CONTAINER_IMAGE="${USER_DIR}/path-to/curator.sqsh"
INPUT_DATA_PATH="s3://your-bucket/deduplicated-text-data/"
OUTPUT_DATA_PATH="s3://your-bucket/final-text-data/"
#

LOCAL_WORKSPACE="${USER_DIR}/nemo_curator_local_workspace"
LOCAL_WORKSPACE_MOUNT="${LOCAL_WORKSPACE}:/config"
NEMO_CONFIG_MOUNT="${HOME}/.config/nemo_curator/config.yaml:/nemo_curator/config/nemo_curator.yaml"
AWS_MOUNT="${HOME}/.aws:/root/.aws"
CONTAINER_MOUNTS="${LOCAL_WORKSPACE_MOUNT},${NEMO_CONFIG_MOUNT},${AWS_MOUNT}"

export NEMO_CURATOR_RAY_SLURM_JOB=1

srun \
  --mpi=none \
  --container-writable \
  --no-container-remap-root \
  --export=NEMO_CURATOR_RAY_SLURM_JOB \
  --container-image "${CONTAINER_IMAGE}" \
  --container-mounts "${CONTAINER_MOUNTS}" \
    -- python3 -m nemo_curator.scripts.find_pii_and_deidentify \
      --input-data-dir "${INPUT_DATA_PATH}" \
      --output-data-dir "${OUTPUT_DATA_PATH}" \
      --scheduler-address "127.0.0.1" \
      --scheduler-port 8786 \
      --device gpu \
      --supported-entities "PERSON,EMAIL_ADDRESS,PHONE_NUMBER" \
      --anonymize-action replace \
      --batch-size 1000 \
      --text-field "text"

Update all # Update Me! sections in the scripts for your environment (paths, usernames, S3 buckets, etc).
Submit each job with sbatch:

sbatch curator_text_clean.sh
sbatch curator_text_classify.sh
sbatch curator_text_dedup.sh
sbatch curator_text_redact.sh

Monitoring and Logs#

Check job status:
```
squeue
```

View logs:

tail -f /path/to/logs/<jobname>-<jobid>.log

Performance Considerations#

Memory Requirements: Text deduplication can be memory-intensive.

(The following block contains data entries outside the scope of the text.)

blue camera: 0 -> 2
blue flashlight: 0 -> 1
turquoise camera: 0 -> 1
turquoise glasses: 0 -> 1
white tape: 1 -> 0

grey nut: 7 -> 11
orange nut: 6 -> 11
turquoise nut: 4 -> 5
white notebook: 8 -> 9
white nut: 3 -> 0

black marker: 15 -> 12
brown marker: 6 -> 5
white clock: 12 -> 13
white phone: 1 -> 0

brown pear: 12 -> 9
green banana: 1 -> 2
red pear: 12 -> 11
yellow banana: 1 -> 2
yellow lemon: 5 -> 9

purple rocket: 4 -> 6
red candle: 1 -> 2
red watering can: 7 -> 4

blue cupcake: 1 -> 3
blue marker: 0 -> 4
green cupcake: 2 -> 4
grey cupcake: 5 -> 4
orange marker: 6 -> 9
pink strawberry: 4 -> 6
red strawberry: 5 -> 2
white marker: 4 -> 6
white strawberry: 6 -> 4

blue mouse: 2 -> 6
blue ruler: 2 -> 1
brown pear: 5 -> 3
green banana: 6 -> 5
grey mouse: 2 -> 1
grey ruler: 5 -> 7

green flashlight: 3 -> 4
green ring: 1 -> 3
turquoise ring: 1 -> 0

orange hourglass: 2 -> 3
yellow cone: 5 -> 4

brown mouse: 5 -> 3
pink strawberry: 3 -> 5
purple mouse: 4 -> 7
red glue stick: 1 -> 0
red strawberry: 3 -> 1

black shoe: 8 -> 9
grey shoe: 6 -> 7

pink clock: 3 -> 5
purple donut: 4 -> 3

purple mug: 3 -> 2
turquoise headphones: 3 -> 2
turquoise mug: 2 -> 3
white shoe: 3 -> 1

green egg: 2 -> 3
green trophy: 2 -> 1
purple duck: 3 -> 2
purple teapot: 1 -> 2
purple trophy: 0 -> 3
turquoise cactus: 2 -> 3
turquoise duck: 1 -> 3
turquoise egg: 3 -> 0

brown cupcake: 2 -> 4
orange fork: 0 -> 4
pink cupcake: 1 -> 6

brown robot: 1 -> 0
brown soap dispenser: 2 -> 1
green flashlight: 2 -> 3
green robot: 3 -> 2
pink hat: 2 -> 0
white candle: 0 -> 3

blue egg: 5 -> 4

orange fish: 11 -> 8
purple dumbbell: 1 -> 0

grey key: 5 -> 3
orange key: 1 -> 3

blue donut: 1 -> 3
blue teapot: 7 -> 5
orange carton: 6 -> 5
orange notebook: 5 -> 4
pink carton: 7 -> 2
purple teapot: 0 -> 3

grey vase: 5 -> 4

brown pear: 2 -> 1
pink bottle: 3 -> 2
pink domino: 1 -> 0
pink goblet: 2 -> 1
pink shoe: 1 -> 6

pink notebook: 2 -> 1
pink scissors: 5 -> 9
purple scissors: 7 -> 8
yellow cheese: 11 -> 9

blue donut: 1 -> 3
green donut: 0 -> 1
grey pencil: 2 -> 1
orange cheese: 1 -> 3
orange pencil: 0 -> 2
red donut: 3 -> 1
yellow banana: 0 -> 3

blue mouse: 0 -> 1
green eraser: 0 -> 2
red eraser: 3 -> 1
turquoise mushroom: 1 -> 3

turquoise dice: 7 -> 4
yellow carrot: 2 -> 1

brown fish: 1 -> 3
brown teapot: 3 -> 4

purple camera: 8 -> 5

Consider increasing node memory or reducing batch sizes for large datasets.
Storage: Intermediate deduplication files can be large. Ensure sufficient storage in your cache directory.
Scaling: Semantic deduplication benefits from more GPU nodes. Consider 8+ nodes for datasets >1TB.